We plan to have the AcademyAI as part of the Academy app experience. This will help users ask anything to the Academy rather than just do a keyword search. A concept design is illustrated below:

When users pick one of the options, such as “How do I..?”, it is expected that they will be suggested by a set of questions powered by autocomplete functionality. The “How-to” kind of questions will be sent to AcademyAI, while keyword-like queries will still be sent to the Academy regular search powered by Elasticsearch. 

The Academy Frontend team is also working on the “Academy Assistant” project powered by AcademyAI. The goal is to make the integration of AcademyAI and Academy components easier for other teams and to leverage AcademyAI to generate content for users wherever they need help in the HubSpot app. A concept design for Academy Assistant is illustrated below:

Lessons Learned 

Generative AI has revolutionized AI adoption. Users can achieve magic with a simple chat command. We believe that launching fast and failing fast is imperative for AI projects. Therefore, starting small and adding new features iteratively would help advance an AI project. 

Excitement for a proven new technology usually comes with hype. So, it is important to determine some KPIs for the features you are adding and measure the impact accordingly. 

Answers generated from LLMs are usually precise. However, speed is still an issue. Generative AI answers are significantly slower than those of an average traditional machine learning algorithm. Caching usually helps mitigate some of the problems associated with speed. 

Another challenge with the LLMs is the token size of the prompts. We use a maximum token size of around 4K. It is challenging to manage the token size when you need a large prompt. This is usually more evident if you need to include the user’s previous conversation history with the LLM within the prompt.  

Another important topic that we need to be aware of is the feedback mechanism. We are planning to have users rate the LLMs answers and incorporate that feedback back into the LLM. We need a more sophisticated token size management solution to achieve this.

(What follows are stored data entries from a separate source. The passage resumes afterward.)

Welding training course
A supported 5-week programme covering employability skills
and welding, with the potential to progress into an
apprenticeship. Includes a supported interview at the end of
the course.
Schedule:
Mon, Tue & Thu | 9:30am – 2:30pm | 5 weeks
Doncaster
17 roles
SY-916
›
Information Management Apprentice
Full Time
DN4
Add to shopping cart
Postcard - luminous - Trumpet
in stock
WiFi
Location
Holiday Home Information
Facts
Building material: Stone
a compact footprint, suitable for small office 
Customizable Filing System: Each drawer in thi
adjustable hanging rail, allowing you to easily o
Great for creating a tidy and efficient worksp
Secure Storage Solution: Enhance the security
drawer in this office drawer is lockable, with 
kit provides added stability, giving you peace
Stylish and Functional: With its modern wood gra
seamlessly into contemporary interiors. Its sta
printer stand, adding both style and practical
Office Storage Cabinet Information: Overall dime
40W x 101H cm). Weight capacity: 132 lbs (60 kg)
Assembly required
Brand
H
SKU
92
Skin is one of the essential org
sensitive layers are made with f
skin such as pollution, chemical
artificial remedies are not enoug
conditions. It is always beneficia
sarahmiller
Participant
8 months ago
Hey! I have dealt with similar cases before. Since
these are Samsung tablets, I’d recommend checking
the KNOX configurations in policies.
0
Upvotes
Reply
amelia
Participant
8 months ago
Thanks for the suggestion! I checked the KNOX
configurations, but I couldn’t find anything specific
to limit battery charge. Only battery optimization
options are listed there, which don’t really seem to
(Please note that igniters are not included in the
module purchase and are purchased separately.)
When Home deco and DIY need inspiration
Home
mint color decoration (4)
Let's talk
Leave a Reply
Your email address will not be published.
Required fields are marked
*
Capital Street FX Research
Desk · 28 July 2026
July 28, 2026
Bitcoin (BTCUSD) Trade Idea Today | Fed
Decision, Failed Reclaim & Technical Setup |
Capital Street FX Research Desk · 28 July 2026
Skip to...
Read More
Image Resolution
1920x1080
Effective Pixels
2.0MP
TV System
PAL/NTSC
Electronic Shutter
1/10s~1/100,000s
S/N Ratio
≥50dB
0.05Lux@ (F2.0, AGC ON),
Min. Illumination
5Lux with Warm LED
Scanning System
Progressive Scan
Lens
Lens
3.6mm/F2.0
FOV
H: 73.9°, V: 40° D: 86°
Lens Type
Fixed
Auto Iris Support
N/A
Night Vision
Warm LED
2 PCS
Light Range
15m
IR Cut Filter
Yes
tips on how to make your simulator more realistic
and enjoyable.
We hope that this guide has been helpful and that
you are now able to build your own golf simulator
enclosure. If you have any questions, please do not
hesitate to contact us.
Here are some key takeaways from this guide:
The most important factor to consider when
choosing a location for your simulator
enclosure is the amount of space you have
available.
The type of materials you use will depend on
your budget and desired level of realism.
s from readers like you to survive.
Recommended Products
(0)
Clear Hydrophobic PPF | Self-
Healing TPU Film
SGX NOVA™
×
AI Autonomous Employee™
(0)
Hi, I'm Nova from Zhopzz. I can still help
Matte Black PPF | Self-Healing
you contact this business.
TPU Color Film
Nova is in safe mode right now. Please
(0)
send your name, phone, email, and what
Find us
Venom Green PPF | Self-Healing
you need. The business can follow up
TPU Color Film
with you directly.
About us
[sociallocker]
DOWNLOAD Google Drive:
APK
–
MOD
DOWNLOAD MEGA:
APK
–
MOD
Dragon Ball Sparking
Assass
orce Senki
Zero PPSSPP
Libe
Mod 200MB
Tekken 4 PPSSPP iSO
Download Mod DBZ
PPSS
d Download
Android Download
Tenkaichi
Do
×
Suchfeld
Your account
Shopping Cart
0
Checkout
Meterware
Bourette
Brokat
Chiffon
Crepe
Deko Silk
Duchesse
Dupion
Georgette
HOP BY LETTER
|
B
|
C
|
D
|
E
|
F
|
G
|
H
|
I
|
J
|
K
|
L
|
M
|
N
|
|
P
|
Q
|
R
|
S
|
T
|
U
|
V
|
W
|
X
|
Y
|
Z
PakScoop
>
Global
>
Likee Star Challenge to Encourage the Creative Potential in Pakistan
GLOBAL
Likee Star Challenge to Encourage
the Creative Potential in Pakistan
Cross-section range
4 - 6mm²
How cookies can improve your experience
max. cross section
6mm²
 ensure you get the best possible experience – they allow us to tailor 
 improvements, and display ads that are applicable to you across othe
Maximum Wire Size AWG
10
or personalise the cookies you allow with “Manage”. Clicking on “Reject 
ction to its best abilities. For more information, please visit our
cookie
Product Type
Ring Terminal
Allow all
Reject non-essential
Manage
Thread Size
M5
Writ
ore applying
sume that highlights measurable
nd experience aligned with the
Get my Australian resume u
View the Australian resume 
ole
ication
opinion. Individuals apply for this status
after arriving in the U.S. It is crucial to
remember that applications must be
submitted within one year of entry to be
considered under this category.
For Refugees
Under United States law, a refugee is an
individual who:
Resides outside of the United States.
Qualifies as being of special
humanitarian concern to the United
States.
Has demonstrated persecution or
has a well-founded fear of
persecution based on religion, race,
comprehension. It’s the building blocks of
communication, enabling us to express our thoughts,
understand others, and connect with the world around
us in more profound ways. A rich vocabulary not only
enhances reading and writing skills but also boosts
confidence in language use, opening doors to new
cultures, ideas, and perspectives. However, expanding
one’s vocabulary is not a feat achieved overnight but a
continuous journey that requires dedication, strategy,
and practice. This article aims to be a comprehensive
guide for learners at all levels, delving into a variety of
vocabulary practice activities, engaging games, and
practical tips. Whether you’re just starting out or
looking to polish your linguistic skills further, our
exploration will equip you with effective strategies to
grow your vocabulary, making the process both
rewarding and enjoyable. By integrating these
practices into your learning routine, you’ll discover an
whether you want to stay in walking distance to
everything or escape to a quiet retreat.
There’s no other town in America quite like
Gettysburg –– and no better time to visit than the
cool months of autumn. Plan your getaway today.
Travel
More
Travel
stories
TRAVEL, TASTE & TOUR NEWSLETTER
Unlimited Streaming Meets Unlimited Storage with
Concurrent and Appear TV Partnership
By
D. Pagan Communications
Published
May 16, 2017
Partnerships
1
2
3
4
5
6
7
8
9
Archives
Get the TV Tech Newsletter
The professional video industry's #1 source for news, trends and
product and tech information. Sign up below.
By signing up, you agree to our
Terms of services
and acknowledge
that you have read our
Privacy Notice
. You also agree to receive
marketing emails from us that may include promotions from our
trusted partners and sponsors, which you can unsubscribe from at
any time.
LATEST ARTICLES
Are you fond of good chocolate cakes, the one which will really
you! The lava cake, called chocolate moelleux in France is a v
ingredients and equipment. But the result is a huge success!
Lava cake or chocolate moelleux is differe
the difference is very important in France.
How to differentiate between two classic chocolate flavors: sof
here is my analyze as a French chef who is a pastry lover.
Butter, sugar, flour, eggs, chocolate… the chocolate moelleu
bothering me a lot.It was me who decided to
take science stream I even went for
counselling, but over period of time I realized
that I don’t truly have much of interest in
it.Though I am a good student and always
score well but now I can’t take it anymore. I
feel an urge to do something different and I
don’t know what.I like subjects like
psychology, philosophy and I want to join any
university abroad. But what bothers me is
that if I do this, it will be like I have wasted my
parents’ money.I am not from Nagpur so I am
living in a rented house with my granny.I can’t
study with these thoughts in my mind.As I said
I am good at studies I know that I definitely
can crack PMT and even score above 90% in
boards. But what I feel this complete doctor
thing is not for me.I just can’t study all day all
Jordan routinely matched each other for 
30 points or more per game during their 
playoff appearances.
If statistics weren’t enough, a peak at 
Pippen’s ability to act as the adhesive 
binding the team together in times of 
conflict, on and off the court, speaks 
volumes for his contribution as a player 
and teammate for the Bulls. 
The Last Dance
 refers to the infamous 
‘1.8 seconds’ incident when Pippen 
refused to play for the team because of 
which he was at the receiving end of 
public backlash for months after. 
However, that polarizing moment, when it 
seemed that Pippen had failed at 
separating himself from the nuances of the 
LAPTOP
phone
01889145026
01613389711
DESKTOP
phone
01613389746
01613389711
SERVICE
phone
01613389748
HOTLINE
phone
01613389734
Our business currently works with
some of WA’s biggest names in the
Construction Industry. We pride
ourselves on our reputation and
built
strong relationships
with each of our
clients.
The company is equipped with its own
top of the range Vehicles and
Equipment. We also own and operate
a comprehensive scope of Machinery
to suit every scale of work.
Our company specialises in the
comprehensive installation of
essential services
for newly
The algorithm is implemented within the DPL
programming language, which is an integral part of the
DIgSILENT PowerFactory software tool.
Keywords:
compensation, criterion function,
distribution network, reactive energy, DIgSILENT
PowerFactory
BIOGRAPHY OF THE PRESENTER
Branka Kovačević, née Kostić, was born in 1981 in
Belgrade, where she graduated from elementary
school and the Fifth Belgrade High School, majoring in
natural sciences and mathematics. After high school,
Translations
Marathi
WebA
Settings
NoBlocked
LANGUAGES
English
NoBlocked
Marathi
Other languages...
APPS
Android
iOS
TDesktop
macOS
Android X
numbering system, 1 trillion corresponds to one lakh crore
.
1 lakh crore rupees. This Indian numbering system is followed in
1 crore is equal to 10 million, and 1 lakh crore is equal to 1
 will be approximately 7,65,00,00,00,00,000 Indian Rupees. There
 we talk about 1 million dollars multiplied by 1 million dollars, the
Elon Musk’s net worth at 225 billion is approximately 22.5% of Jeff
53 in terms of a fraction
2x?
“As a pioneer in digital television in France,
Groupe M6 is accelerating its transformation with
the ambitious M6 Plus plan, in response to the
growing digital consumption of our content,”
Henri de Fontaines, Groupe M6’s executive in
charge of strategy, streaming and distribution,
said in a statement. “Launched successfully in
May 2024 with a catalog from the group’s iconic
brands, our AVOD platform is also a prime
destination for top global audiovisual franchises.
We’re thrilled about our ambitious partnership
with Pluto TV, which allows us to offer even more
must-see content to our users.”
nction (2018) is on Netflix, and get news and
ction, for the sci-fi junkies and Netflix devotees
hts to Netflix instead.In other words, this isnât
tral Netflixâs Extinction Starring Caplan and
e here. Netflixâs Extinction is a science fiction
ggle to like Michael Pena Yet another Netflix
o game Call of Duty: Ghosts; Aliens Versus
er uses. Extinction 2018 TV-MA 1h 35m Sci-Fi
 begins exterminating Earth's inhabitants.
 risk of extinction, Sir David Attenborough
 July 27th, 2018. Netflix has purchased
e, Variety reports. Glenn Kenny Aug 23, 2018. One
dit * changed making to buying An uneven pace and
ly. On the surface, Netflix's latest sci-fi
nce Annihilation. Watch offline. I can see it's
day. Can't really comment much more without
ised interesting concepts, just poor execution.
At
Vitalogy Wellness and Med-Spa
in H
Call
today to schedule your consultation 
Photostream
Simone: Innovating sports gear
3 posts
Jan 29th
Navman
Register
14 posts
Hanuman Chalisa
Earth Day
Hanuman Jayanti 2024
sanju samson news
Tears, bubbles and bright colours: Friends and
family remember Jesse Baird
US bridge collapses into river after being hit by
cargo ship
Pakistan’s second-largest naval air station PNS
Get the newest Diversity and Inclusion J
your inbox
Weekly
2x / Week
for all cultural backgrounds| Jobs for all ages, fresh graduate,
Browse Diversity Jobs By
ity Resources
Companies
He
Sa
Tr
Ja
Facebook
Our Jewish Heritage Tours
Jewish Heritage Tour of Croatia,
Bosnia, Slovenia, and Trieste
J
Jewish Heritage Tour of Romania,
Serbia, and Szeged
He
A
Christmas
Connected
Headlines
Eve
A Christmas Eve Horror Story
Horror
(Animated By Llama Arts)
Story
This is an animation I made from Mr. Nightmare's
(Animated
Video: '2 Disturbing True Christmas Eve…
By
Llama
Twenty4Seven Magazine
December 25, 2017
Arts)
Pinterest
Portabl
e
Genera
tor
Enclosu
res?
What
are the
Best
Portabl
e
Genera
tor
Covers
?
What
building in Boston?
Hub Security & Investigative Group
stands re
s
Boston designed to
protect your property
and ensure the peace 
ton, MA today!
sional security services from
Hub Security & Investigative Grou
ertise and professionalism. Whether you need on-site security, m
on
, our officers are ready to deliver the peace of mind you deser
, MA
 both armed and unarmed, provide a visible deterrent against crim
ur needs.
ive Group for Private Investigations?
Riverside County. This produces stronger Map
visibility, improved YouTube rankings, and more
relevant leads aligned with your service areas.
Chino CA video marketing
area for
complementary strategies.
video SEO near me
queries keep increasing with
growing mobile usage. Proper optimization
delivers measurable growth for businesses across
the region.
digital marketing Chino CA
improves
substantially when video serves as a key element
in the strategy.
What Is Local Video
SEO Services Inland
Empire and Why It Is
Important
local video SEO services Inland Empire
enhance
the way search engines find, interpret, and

Videos are a powerful feature of HubSpot Academy. We have seen that having the videos in the query response has a significant impact on click-through rates. The transformation of taking the Academy video library and outputting it from a generative AI query enabled us to produce genuine AI answers. We want to thank the HubSpot Academy professor team for creating the rich repository of video content that makes this feature possible.